Start of DATA SECTION

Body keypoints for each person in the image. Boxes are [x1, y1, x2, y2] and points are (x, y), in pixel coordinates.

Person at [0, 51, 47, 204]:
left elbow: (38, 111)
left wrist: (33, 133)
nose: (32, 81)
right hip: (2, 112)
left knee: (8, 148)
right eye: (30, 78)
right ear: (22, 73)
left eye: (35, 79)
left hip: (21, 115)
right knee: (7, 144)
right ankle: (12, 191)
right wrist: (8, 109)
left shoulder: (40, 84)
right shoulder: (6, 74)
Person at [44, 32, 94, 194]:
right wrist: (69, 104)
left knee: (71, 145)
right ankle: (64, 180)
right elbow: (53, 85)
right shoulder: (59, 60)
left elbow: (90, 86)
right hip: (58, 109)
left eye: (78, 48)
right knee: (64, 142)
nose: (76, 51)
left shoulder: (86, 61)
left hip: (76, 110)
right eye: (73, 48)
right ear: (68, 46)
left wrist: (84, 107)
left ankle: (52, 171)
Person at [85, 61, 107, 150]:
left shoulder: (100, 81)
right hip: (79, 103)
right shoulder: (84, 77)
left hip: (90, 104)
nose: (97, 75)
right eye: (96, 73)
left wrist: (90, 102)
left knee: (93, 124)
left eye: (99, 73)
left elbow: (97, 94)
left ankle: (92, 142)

End of DATA SECTION

Scan the lines above for "ankle", then copy every one that has it.

PROBLEM SOLUTION =>
right ankle: (12, 191)
right ankle: (64, 180)
left ankle: (52, 171)
left ankle: (92, 142)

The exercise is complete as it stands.